---------- Data for processing

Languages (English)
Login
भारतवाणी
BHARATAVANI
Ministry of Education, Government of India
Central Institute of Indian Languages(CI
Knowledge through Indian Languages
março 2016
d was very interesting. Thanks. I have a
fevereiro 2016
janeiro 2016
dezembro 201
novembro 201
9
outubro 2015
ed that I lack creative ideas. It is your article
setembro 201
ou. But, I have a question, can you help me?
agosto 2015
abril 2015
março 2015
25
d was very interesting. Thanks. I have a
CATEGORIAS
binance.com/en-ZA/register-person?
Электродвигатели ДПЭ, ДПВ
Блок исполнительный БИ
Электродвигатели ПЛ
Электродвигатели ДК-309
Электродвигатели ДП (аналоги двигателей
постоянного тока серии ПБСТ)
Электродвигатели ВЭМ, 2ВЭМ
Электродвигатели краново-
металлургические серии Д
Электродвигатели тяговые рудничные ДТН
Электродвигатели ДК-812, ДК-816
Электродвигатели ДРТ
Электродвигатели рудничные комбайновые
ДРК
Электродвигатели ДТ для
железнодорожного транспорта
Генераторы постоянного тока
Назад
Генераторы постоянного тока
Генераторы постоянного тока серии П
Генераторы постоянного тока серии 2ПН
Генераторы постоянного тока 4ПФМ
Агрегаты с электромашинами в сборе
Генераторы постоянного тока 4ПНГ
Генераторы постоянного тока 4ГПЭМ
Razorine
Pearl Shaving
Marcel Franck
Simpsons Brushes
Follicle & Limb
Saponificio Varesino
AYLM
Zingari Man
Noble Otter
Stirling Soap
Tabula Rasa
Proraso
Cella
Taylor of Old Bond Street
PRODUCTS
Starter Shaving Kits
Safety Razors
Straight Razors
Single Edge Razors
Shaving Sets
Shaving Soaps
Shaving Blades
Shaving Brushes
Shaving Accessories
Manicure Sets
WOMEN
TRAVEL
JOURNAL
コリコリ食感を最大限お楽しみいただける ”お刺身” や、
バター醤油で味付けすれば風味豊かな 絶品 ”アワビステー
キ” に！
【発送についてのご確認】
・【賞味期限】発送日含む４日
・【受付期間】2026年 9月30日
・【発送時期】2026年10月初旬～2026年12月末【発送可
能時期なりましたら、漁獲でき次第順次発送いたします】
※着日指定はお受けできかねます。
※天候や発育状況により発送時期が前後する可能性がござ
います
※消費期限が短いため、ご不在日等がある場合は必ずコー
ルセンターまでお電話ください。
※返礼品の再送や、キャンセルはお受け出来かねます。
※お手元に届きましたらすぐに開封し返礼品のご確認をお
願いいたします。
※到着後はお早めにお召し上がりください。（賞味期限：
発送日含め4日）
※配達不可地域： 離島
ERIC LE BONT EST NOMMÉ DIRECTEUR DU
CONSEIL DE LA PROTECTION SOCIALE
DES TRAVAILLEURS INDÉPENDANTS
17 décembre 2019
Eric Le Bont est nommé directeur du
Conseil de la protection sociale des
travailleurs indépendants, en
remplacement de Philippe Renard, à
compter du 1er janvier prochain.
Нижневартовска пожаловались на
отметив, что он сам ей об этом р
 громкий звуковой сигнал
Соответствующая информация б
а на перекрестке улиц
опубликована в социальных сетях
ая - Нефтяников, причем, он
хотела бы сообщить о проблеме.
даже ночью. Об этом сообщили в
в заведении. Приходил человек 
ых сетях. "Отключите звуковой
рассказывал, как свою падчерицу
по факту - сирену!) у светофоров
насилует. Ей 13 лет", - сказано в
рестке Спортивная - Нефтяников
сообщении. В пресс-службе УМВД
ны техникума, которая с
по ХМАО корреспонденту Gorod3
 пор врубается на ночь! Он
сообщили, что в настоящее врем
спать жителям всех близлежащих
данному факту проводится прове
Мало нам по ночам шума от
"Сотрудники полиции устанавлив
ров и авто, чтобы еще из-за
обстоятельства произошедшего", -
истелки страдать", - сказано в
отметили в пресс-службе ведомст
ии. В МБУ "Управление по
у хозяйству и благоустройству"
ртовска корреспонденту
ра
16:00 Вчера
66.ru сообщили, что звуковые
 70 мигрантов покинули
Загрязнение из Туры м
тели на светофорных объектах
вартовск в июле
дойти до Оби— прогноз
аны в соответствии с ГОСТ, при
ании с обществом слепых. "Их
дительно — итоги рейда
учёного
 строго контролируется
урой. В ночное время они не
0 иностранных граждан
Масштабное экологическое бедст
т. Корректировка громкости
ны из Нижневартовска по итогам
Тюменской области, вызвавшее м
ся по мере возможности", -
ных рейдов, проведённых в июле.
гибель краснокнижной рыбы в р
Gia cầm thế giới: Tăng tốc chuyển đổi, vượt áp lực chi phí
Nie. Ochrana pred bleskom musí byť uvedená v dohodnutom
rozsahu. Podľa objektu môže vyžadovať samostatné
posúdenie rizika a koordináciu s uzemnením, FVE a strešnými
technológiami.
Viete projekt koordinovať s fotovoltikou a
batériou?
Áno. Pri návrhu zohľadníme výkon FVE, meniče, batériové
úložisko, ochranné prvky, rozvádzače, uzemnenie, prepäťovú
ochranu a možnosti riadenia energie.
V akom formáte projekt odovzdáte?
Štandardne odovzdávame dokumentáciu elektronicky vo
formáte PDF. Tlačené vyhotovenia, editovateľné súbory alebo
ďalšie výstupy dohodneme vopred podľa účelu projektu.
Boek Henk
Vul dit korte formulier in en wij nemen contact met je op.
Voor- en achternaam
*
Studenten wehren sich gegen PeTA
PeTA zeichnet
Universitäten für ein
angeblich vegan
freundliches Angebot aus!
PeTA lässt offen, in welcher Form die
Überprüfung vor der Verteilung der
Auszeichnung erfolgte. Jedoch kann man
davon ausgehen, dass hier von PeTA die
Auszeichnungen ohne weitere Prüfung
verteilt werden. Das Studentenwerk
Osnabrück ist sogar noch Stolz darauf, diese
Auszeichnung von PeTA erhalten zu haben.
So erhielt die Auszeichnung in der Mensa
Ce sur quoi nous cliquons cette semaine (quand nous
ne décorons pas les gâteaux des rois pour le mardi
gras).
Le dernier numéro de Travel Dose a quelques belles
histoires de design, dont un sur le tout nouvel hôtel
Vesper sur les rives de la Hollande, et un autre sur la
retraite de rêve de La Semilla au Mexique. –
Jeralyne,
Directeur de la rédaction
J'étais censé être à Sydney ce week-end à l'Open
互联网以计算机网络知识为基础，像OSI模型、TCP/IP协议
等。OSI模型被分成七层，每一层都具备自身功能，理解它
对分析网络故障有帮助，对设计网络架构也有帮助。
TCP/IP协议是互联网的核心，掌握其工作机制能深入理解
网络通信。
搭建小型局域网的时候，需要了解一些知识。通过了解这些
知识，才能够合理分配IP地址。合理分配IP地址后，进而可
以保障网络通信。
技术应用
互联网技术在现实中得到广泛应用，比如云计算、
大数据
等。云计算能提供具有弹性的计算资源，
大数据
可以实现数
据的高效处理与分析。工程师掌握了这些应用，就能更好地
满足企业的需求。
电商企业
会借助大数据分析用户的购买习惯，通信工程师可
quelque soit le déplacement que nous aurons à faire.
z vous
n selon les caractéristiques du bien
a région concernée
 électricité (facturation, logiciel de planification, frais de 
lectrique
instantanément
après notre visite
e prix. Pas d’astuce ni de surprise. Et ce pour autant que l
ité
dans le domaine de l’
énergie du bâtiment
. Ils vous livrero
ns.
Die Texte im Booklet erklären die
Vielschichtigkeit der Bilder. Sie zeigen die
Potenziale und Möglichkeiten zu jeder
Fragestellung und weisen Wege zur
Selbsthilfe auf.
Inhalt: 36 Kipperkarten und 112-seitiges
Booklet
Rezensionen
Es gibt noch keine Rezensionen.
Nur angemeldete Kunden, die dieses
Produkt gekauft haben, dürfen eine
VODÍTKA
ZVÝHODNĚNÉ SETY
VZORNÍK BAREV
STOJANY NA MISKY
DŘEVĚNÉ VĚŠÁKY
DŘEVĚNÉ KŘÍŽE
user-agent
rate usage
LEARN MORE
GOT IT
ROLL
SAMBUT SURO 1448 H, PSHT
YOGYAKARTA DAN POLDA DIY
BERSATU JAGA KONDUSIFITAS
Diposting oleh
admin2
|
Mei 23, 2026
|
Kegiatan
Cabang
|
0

--------------------

Set down again, without any change, the stretch of entries from the first line through the line containing "Электродвигатели ПЛ".

→ **Exercise output**
Languages (English)
Login
भारतवाणी
BHARATAVANI
Ministry of Education, Government of India
Central Institute of Indian Languages(CI
Knowledge through Indian Languages
março 2016
d was very interesting. Thanks. I have a
fevereiro 2016
janeiro 2016
dezembro 201
novembro 201
9
outubro 2015
ed that I lack creative ideas. It is your article
setembro 201
ou. But, I have a question, can you help me?
agosto 2015
abril 2015
março 2015
25
d was very interesting. Thanks. I have a
CATEGORIAS
binance.com/en-ZA/register-person?
Электродвигатели ДПЭ, ДПВ
Блок исполнительный БИ
Электродвигатели ПЛ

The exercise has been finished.